* **Task list**
1: From the combine adjustment guide below, write out the part that opens with the words containing "3. Snapping rolls" and closes with "reduce header losses.".
2: Condense the paragraph of the combine adjustment guide below that begins "4. Deck plates should be set" into a short bulleted list that keeps its main facts.

Segment Start: Provided passage

To measure header loss, harvest a portion of the field and then place a marker toward the rear of the combine and in front of the tailings discharge. Back the machine up so that the front of the header is even with the marker. Grain on the ground in the area between the header and the unharvested portion of the field is due to header loss. To determine the loss per acre, count the number of kernels or ears on the ground between the front of the combine and the unharvested corn and estimate the yield loss.
Adjustments to minimize header loss
1. Adjust the gathering snouts so that the center snout is just touching the ground when the gathering chains are 2 inches above the ground. Working out from the center, each successive snout should be about 1 inch lower than the adjacent snout. Drive with the center snout just touching the ground. This will insure that all snouts float at ground level when combining over rough ground.
2. Gathering chains should extend at least ¼ inch beyond the snapping plate when measured at the front of the plate. Control chain speed so that stalks are guided into the rolls without uprooting.
3. Snapping rolls should be set according to stalk thickness with speed correlated closely to ground speed so that the ear is snapped in the upper third of the roll. This helps reduce ear loss.
4. Deck plates should be set as wide as possible without losing ears or shelling corn off the ear. This reduces the amount of trash taken into the machine. The spacing between the plates should be 1/8 to 3/16 inch tighter at the front of the plates than at the rear. In highly variable crop conditions, paying close attention to deck plate spacing has one of the largest potentials for payback. Newer headers with automatic or hydraulically actuated deck plates have the potential to significantly reduce header losses.
5. Trash knives should usually be set as close to the rolls as possible to prevent wrapping.
Threshing loss and kernel damage
As with most other crops, cylinder or rotor adjustment has a great effect on corn quality. As much as 80% of corn kernel damage occurs during the shelling process, so careful management at this point will produce dividends throughout storage and drying. Moisture content has a large effect on the amount of damage, with fines increasing rapidly at high moisture. If possible, delay harvest delayed until moisture is between 20-25%.
Concave clearance and cylinder or rotor speed require careful adjustment, and although a great variation in hybrids exists, a few rules of thumb have been developed. Over-shelling the grain (by having the cylinder or rotor speed too high, or the clearance too tight) not only produces excess fines, but also consumer excessive power and fuel. A good way to adjust the cylinder or rotor is to begin with the clearance and speed recommended by the manufacturer (or in the middle of the suggested range), then make small changes after checking the discharge of the machine.
Adjustments to minimize threshing loss and damage
1. Concave clearance should be set so that cobs fracture into halves or pie-shaped segments. If the cobs are broken into smaller halves or quartered pieces, higher cylinder or rotor speeds will be necessary to remove the grain, which in turn can contribute to grain damage, loss, and decreased sample quality.
2. Reduce cylinder or rotor speed to the point that an occasional kernel is left on the cob. Several studies have shown that the best compromise between unshelled grain and excessive kernel damage occurs when about 0.2% of the kernels remain on the cob.
Keep in mind that the most significant contributing factor to grain damage is cylinder or rotor speed. In addition to grain damage, excessive cylinder or rotor speed can lead to increased levels of foreign material in the grain sample.

Segment End: Provided passage
Segment Start: Given records

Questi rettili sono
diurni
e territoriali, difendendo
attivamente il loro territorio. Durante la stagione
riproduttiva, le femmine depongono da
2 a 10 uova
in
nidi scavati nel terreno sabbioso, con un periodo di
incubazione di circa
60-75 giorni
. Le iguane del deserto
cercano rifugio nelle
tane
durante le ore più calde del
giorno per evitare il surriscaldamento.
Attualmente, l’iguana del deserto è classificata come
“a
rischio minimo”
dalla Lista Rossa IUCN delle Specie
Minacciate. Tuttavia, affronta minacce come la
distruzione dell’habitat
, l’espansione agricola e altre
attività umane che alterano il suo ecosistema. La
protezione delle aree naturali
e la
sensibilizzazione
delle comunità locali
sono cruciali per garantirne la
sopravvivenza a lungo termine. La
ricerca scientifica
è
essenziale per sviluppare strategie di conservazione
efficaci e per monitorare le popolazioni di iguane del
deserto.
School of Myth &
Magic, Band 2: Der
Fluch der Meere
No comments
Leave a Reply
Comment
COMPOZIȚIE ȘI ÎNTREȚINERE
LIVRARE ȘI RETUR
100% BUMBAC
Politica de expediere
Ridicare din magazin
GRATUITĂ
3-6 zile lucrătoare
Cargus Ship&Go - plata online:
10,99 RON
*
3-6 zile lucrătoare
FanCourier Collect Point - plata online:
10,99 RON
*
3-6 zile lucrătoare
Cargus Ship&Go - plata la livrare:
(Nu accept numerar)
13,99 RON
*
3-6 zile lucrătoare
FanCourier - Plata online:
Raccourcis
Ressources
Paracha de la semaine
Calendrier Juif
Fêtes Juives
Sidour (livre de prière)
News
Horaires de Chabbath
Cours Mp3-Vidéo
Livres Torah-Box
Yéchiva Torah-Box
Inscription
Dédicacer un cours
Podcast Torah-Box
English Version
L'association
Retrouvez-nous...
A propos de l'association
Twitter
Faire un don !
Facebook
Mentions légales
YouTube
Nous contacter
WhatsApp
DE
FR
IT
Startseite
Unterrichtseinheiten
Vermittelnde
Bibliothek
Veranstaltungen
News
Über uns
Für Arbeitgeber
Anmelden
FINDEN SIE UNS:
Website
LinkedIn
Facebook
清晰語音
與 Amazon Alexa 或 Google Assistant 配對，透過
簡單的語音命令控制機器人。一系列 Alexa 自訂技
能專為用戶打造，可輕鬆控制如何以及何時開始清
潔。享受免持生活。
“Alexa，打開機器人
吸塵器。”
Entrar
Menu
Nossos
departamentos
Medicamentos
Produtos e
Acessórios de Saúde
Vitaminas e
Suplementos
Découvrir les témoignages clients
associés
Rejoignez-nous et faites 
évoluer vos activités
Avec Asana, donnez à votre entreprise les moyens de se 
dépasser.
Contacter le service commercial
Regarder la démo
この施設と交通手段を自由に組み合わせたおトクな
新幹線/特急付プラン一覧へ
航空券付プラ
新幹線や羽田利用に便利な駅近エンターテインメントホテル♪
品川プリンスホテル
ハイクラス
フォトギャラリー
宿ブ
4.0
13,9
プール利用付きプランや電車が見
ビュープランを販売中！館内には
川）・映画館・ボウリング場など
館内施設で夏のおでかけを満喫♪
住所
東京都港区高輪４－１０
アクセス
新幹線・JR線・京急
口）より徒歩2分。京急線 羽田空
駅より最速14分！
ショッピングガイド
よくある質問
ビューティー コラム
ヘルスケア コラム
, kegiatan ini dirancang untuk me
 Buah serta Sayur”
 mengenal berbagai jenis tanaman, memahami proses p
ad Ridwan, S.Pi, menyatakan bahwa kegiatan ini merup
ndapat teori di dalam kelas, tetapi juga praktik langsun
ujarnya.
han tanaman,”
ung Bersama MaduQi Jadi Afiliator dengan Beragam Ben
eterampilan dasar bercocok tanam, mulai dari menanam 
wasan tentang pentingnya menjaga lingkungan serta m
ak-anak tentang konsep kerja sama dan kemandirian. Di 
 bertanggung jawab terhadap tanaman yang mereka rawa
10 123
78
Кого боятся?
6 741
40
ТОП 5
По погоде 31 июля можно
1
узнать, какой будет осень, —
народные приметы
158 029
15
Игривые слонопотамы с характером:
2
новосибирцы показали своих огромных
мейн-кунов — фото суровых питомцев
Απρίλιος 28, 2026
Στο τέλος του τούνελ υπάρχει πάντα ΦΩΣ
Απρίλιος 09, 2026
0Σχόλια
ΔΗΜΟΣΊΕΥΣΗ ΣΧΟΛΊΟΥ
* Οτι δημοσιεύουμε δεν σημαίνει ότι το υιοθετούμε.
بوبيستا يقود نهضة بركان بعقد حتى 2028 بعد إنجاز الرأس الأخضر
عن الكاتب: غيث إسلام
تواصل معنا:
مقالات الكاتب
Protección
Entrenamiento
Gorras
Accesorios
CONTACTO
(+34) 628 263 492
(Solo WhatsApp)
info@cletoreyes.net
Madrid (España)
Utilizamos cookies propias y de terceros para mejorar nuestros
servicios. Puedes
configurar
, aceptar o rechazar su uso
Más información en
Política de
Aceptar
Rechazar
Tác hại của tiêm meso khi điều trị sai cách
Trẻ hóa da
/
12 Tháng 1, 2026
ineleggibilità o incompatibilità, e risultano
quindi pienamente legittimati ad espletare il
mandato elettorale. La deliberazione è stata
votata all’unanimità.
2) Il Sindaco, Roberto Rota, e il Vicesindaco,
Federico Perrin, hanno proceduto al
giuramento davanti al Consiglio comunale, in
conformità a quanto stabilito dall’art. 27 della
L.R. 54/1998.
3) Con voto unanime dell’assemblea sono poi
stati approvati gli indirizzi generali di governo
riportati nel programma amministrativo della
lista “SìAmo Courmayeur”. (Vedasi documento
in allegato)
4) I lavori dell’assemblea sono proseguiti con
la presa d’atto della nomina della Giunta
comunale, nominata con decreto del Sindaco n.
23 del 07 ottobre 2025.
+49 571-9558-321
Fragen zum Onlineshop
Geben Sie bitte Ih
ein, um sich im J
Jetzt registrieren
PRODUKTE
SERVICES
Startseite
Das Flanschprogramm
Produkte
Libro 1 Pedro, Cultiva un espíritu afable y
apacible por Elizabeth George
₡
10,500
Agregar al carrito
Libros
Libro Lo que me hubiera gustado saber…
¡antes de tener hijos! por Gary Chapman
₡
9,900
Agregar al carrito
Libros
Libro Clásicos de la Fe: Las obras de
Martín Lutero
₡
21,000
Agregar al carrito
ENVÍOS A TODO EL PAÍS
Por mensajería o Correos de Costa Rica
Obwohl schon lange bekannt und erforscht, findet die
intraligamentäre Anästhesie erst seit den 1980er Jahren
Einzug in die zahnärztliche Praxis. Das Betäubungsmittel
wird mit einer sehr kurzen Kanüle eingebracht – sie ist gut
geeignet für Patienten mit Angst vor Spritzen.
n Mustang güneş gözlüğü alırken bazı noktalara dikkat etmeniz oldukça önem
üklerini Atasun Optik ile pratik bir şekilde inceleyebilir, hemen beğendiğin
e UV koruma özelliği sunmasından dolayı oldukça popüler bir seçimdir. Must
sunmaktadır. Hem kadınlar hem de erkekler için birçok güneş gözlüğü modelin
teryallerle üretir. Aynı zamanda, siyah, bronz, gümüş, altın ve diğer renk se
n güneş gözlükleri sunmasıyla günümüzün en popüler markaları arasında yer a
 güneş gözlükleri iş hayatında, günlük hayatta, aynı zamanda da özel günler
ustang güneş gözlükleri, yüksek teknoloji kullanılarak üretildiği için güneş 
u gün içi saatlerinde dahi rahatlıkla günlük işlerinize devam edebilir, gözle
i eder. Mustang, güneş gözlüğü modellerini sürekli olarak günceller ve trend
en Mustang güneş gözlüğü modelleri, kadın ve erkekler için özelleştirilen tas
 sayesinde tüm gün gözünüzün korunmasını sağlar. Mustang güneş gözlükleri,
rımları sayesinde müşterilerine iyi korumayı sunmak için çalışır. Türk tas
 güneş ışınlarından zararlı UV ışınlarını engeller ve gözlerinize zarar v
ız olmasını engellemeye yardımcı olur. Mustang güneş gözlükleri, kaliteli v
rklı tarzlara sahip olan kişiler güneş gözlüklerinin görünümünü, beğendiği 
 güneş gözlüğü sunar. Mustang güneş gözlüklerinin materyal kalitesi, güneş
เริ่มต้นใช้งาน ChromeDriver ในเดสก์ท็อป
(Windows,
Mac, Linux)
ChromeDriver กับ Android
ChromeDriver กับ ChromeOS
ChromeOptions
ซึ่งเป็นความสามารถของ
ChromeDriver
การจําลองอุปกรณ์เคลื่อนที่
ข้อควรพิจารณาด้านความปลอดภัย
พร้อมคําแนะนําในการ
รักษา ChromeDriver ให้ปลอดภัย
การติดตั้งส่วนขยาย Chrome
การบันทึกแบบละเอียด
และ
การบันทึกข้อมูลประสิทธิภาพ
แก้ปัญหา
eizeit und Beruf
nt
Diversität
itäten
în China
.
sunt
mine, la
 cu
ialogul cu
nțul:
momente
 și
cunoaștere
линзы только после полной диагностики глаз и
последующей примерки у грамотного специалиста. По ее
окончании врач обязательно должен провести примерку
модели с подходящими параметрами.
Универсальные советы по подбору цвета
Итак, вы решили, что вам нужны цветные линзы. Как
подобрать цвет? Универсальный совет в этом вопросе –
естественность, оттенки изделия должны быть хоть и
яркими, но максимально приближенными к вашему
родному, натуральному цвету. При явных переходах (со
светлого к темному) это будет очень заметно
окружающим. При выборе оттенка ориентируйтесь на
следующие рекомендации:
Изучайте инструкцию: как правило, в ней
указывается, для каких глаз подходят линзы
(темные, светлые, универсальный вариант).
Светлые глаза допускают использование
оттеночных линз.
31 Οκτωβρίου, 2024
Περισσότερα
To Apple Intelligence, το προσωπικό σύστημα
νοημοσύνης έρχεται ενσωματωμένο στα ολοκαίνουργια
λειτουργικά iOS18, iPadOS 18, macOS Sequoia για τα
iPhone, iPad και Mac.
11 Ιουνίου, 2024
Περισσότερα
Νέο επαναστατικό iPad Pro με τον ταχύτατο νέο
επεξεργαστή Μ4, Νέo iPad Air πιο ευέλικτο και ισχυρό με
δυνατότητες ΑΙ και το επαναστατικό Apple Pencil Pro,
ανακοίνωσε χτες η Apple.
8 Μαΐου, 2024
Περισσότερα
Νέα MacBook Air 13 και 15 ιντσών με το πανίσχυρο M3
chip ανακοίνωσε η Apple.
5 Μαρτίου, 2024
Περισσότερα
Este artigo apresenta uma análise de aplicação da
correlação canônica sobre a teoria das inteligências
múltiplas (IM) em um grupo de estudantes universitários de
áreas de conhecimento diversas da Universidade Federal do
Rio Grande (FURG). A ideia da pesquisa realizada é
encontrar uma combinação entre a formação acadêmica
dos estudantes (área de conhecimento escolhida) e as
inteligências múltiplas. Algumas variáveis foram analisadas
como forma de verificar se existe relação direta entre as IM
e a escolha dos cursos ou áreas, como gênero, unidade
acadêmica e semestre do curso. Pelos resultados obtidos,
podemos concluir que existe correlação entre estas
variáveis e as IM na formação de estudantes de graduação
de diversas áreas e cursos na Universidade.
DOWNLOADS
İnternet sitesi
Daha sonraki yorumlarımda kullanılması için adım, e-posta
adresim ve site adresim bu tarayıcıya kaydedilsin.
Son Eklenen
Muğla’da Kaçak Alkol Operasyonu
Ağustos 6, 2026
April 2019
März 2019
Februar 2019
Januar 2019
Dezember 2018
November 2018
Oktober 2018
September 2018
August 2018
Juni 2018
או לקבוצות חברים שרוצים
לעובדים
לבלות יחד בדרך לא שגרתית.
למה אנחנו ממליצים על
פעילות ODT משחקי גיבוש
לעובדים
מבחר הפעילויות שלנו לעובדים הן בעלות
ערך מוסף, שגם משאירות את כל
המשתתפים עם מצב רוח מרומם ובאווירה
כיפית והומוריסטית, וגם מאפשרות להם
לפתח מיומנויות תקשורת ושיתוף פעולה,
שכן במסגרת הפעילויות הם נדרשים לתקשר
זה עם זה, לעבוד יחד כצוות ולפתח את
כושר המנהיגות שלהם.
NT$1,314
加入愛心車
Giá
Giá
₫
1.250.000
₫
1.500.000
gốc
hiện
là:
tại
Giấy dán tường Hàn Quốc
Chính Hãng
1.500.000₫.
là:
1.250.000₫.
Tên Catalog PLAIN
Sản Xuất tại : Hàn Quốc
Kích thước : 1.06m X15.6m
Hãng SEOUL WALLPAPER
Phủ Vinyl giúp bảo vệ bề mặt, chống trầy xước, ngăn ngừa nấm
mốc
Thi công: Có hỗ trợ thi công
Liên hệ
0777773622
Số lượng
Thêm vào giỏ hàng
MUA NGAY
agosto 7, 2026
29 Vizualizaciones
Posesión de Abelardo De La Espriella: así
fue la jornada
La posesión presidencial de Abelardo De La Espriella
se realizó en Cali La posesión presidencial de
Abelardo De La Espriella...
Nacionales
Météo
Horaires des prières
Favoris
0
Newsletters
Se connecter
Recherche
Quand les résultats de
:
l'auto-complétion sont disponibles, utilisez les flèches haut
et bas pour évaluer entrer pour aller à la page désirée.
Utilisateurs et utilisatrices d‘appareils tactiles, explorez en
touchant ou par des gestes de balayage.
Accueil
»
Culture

Segment End: Given records

* **Answers to the exercise**
1:
3. Snapping rolls should be set according to stalk thickness with speed correlated closely to ground speed so that the ear is snapped in the upper third of the roll. This helps reduce ear loss.
4. Deck plates should be set as wide as possible without losing ears or shelling corn off the ear. This reduces the amount of trash taken into the machine. The spacing between the plates should be 1/8 to 3/16 inch tighter at the front of the plates than at the rear. In highly variable crop conditions, paying close attention to deck plate spacing has one of the largest potentials for payback. Newer headers with automatic or hydraulically actuated deck plates have the potential to significantly reduce header losses.

2:
- Set deck plates as wide as possible without losing ears or shelling corn off the ear. This reduces the trash taken into the machine.
- Space the plates 1/8 to 3/16 inch tighter at the front than at the rear.
- In highly variable crop conditions, deck plate spacing has one of the largest potentials for payback.
- Newer headers with automatic or hydraulically actuated deck plates can significantly reduce header losses.